Una durísima sequía sigue azotando a Entre Ríos. Uno de los sectores más afectados por esta situación es la de los tamberos, que ven como la ausencia de pasturas afecta a la producción en general, causando enormes pérdidas.

Luis Martínez tiene un tambo en la zona de El Palenque, a 40 kilómetros de Paraná. En contacto con Telediario, el productor detalló los pormenores de la angustiante situación por la que atraviesan: "Pasamos de un exceso de humedad en 2016 a una sequía, que no sabemos cuándo termina. Recomponer toda la cadena de pastoreo nos significó un costo enorme. Pero ahora no responde, porque no hay follaje para comer.Un lote que demoraría 10 días en comerse dura menos de dos días.

En plena emergencia, los tamberos recurren a medidas extremas para sostenerse: "Se apela al consumo de reserva, pero es un momento de hacer reserva, no de consumir. En esta época se hace rollo, fardo, silo. Se consumieron maíces de vecinos, que al menos nos dieron la chance de pagarle y hacer eso para no perderlo. Es mal negocio para ambos igual. A su vez los maíces que iban a dar 35 toneladas ahora dan 25 con suerte".

El impacto de la sequía no es sólo sobre la actividad, sino que en el animal mismo: "No está consumiendo el forraje necesario, entonces reacciona de dos maneras; primero salva su cuerpo y la cría, y eso lo hace en detrimento en la producción de leche. Y luego no se va a preñar, que no es una cuestión racional, sino que es su reloj biológico. Entonces se afecta la producción hacia adelante y te genera mayores costos, porque a su vez el pasto, que es lo más barato, no lo tenés".

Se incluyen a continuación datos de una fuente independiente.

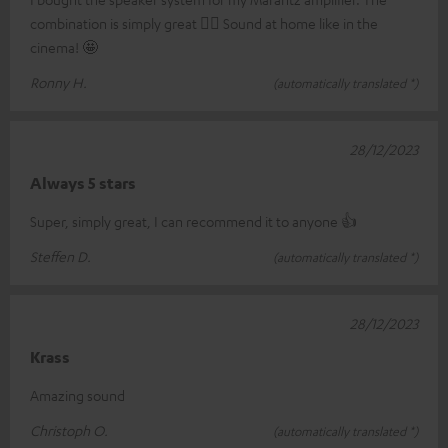
combination is simply great 👍🏼 Sound at home like in the
cinema! 🤩
Ronny H.
(automatically translated *)
28/12/2023
Always 5 stars
Super, simply great, I can recommend it to anyone 👍
Steffen D.
(automatically translated *)
28/12/2023
Krass
Amazing sound
Christoph O.
(automatically translated *)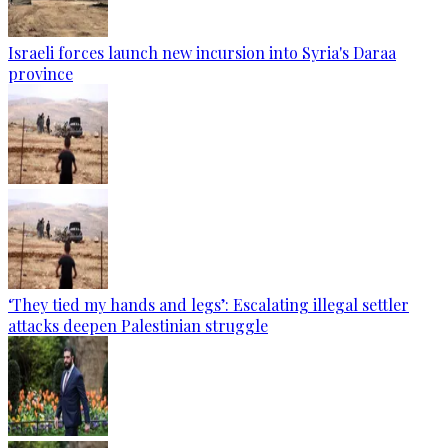
Israeli forces launch new incursion into Syria's Daraa
province
‘They tied my hands and legs’: Escalating illegal settler
attacks deepen Palestinian struggle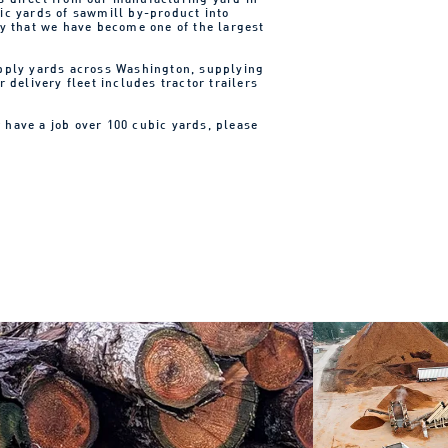
ic yards of sawmill by-product into
ry that we have become one of the largest
upply yards across Washington, supplying
 delivery fleet includes tractor trailers
r have a job over 100 cubic yards, please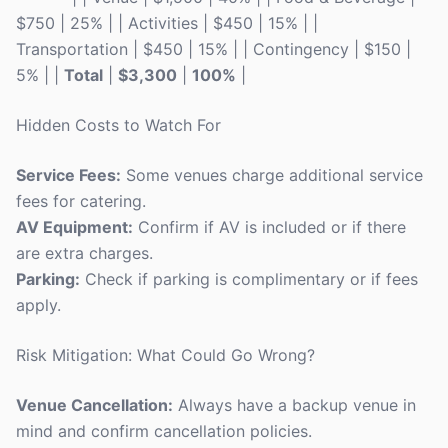
$750 | 25% | | Activities | $450 | 15% | |
Transportation | $450 | 15% | | Contingency | $150 |
5% | |
Total
|
$3,300
|
100%
|
Hidden Costs to Watch For
Service Fees:
Some venues charge additional service
fees for catering.
AV Equipment:
Confirm if AV is included or if there
are extra charges.
Parking:
Check if parking is complimentary or if fees
apply.
Risk Mitigation: What Could Go Wrong?
Venue Cancellation:
Always have a backup venue in
mind and confirm cancellation policies.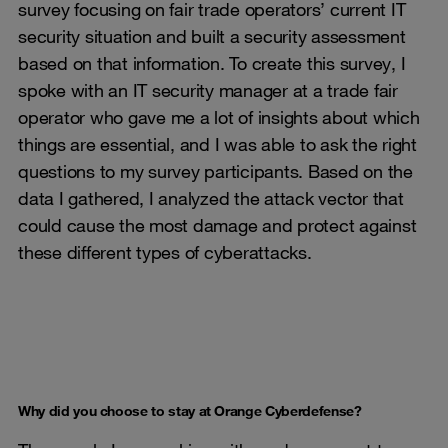
survey focusing on fair trade operators’ current IT
security situation and built a security assessment
based on that information. To create this survey, I
spoke with an IT security manager at a trade fair
operator who gave me a lot of insights about which
things are essential, and I was able to ask the right
questions to my survey participants. Based on the
data I gathered, I analyzed the attack vector that
could cause the most damage and protect against
these different types of cyberattacks.
Why did you choose to stay at Orange Cyberdefense?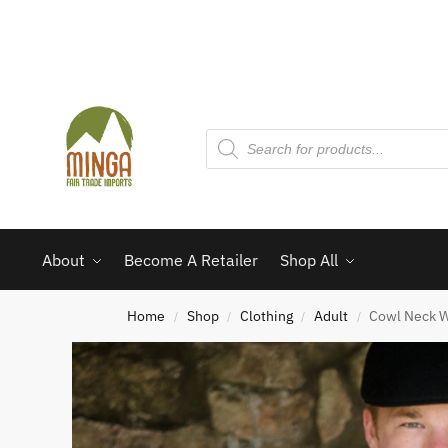
About
Become A Retailer
Shop All
Home
Shop
Clothing
Adult
Cowl Neck W
/
/
/
/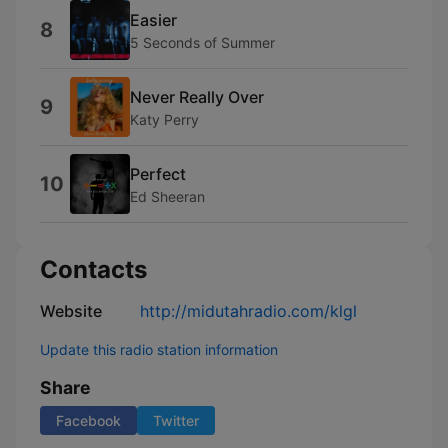
Easier
8
5 Seconds of Summer
Never Really Over
9
Katy Perry
Perfect
10
Ed Sheeran
Contacts
Website
http://midutahradio.com/klgl
Update this radio station information
Share
Facebook
Twitter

Para no perder plata un tambo debe sacar entre 20 y 25 litros de leche por día. Hoy se sacan 18: "En Córdoba, Santa Fe y Buenos Aires la situación es parecida. Para colmo hay que sumarle costos, con devaluación y aumento del dolar. La leche que cobrábamos 33 centavos de dólar ahora está a 26. Encima aumentaron los costos de energía, sin subsidios".

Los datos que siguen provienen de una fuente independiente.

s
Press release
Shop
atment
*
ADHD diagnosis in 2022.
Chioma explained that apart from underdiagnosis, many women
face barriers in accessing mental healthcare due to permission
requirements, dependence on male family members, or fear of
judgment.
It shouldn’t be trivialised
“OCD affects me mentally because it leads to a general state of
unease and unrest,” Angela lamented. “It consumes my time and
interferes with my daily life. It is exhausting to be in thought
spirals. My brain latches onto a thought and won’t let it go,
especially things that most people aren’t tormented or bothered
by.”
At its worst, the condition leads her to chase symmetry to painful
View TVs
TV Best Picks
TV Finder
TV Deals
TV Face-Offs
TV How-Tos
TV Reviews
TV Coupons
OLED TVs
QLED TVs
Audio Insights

Para Martínez la primera medida para salvar a la producción es una recomposición de precios: "Todo sube y la plata no alcanza. Hay que pagarle a operarios y hacer frente a las cargas sociales, donde AFIP tiene mucho poder de fuego sobre nosotros".

En cuanto a la solicitud de una declaración de emergencia, algo que han pedido otros productores, el tambero expresó: "No digo que no sirva, pero por lo general lo único que se hace es diferir impuestos, no eliminarlos. Entonces es lo mismo".

Martínez tiene en venta su tambo hace tres años. Asegura que hoy por hoy no es una actividad rentable: "Pese a que empeoramos, el mercado sigue igual, librado al capricho del industrial. Se desconoce el trabajo de lo que genera el tambo, como fijar gente en el ámbito rural. Cuando uno compra una caja de leche lo más importante es el líquido, no el cartón. Sin embargo es lo que menos se paga".